Pihaknya juga melakukan sosialisasi dan edukasi secara berkesinambungan, khususnya berkaitan dengan pola hidup bersih dan sehat (PHBS). Bersama Dinas Kesehatan, PMI, Kodim 0820, Polresta, relawan, Tagana, serta Diskominfo terus menggaungkan untuk cuci tangan pakai sabun sesering mungkin. Penyemprotan disinfektan tidak menjamin sepenuhnya bebas dari virus, sehingga pola pikir masyarakat tidak tergantung pada penyemprotan disinfektan.

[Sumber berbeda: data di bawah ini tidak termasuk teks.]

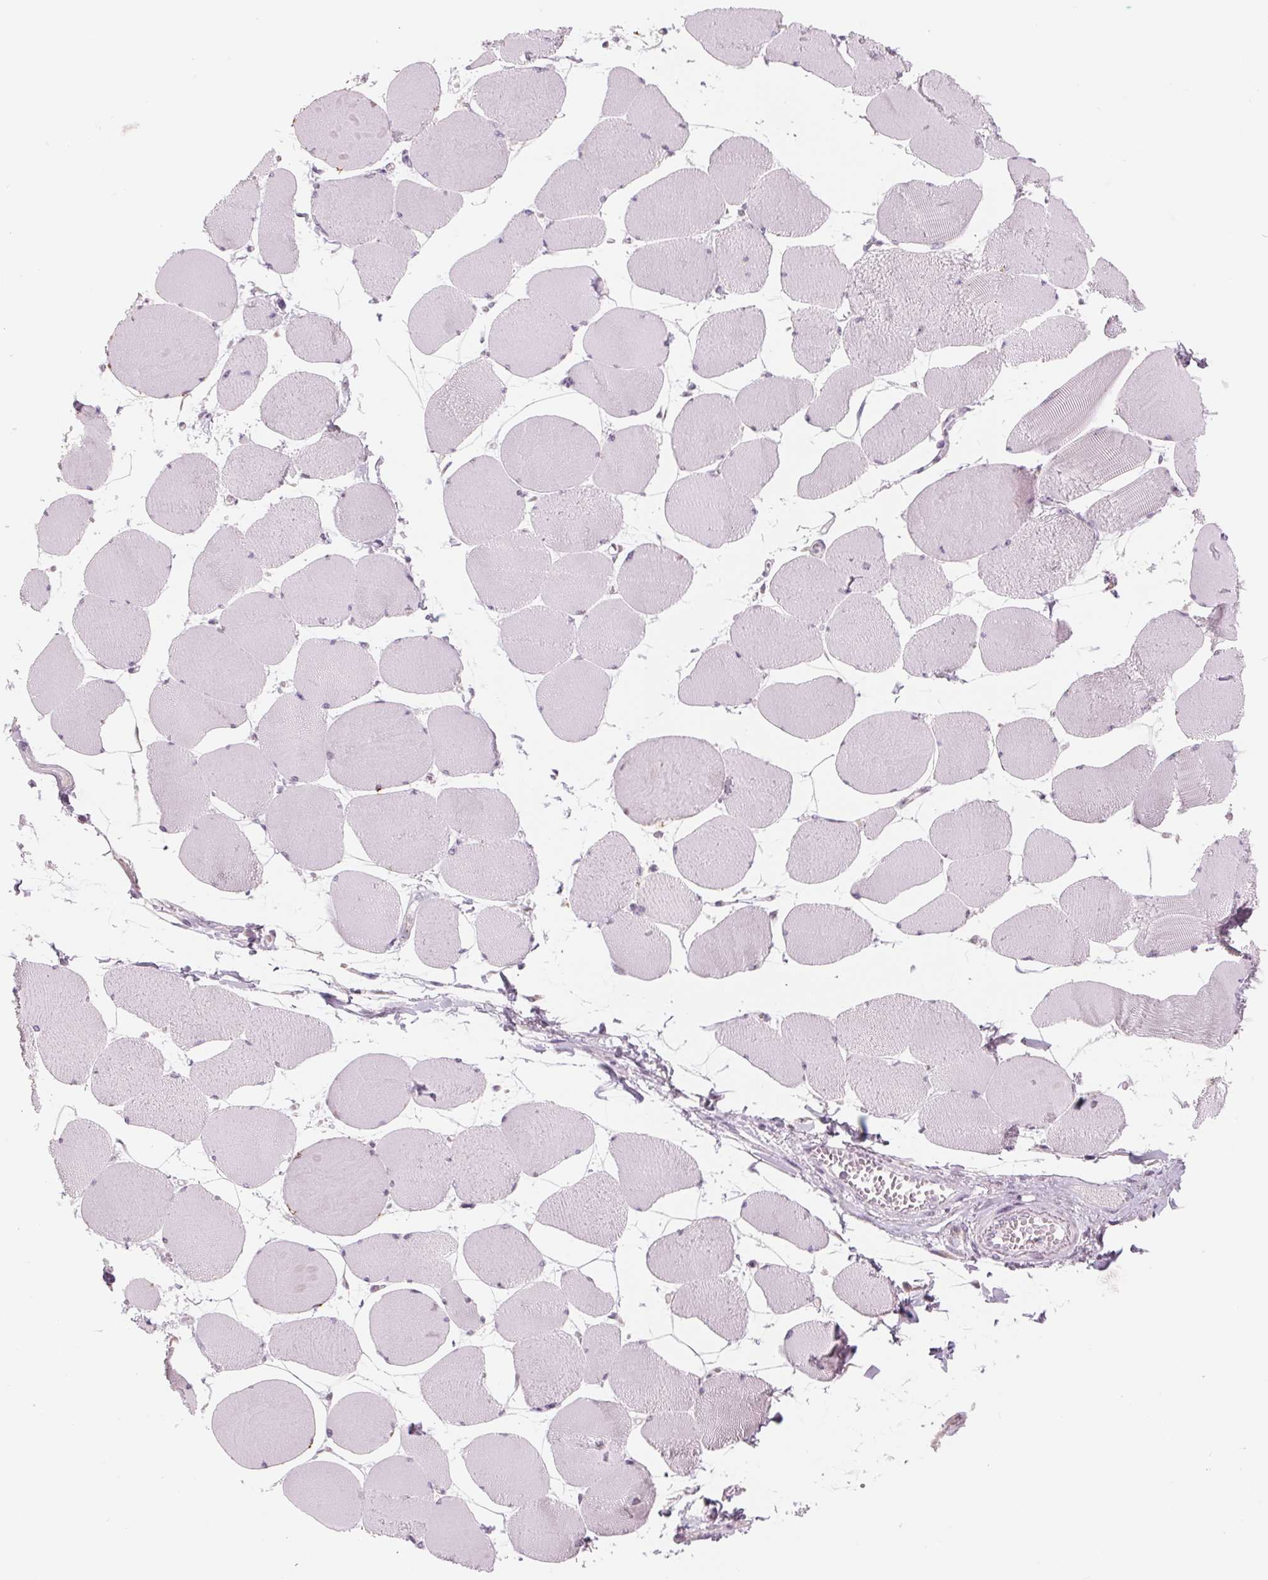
{"staining": {"intensity": "negative", "quantity": "none", "location": "none"}, "tissue": "skeletal muscle", "cell_type": "Myocytes", "image_type": "normal", "snomed": [{"axis": "morphology", "description": "Normal tissue, NOS"}, {"axis": "topography", "description": "Skeletal muscle"}], "caption": "Immunohistochemistry (IHC) of unremarkable human skeletal muscle demonstrates no staining in myocytes. (DAB IHC with hematoxylin counter stain).", "gene": "IL9R", "patient": {"sex": "female", "age": 75}}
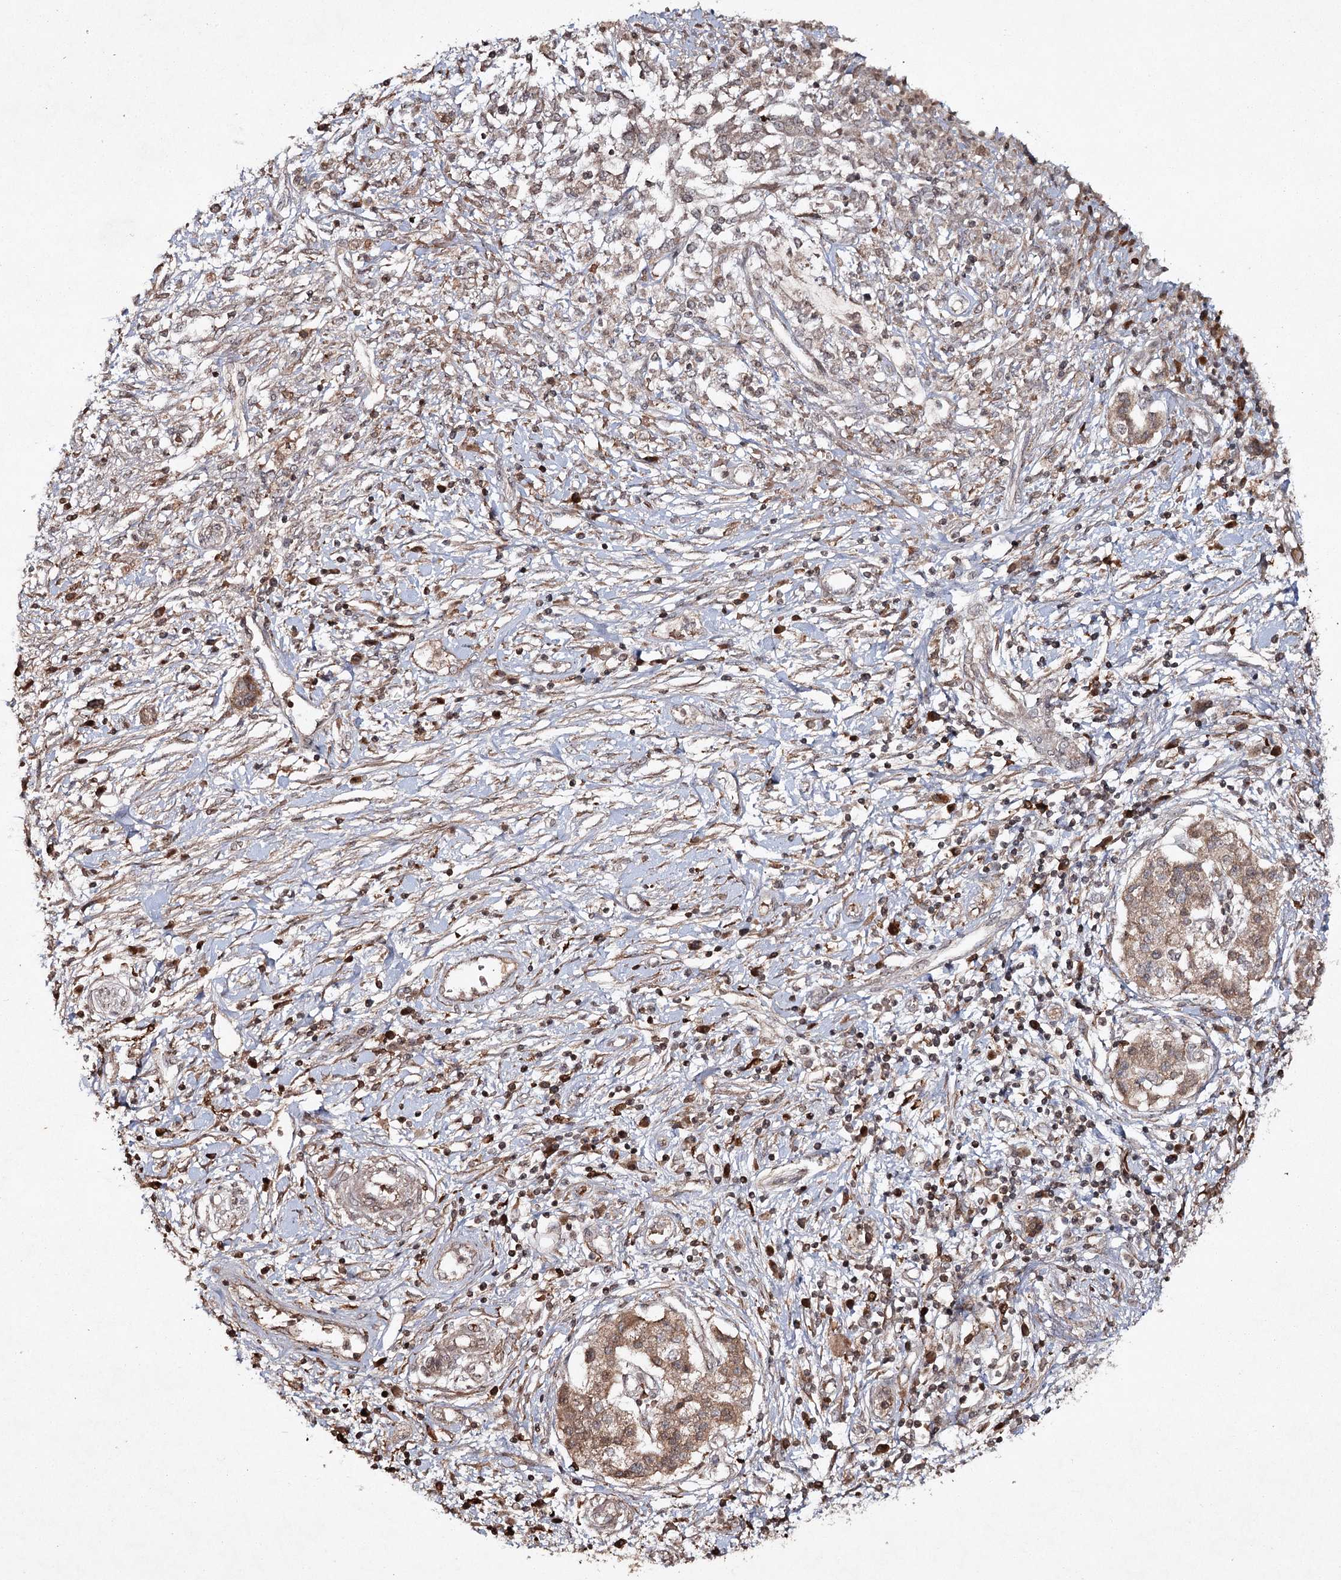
{"staining": {"intensity": "moderate", "quantity": "25%-75%", "location": "cytoplasmic/membranous"}, "tissue": "pancreatic cancer", "cell_type": "Tumor cells", "image_type": "cancer", "snomed": [{"axis": "morphology", "description": "Adenocarcinoma, NOS"}, {"axis": "topography", "description": "Pancreas"}], "caption": "Moderate cytoplasmic/membranous staining for a protein is present in about 25%-75% of tumor cells of adenocarcinoma (pancreatic) using IHC.", "gene": "CYP2B6", "patient": {"sex": "female", "age": 56}}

“Untuk sekolah-sekolah karena libur dan tidak ada aktivitas, maka bisa dikatakan minim tingkat penyebaran COVID 19. Karena tenaga kita juga terbatas, agar efektif kita fokuskan untuk area publik. Sedangkan bagi tempat ibadah juga bisa dilakukan secara mandiri setiap harinya, termasuk perumahan warga sudah banyak yang berinisiatif disemprot sendiri,” ungkapnya.

IMG 20200402 WA0087

Sugito juga meminta masyarakat pro aktif dan mendukung program pemerintah dalam memutus mata rantai penyebaran virus ini. “Selama belum ada pengumuman resmi bahwa kita terbebas dari pandemi korona, maka selama itu pula kita harus ikuti anjuran pemerintah. Termasuk semprot disinfektan ini,” pungkasnya.

Beberapa hari sebelumnya, penyemprotan juga dilakukan di rusunawa hingga permukiman yang didapati Pasien Dalam Pengawasan (PDP).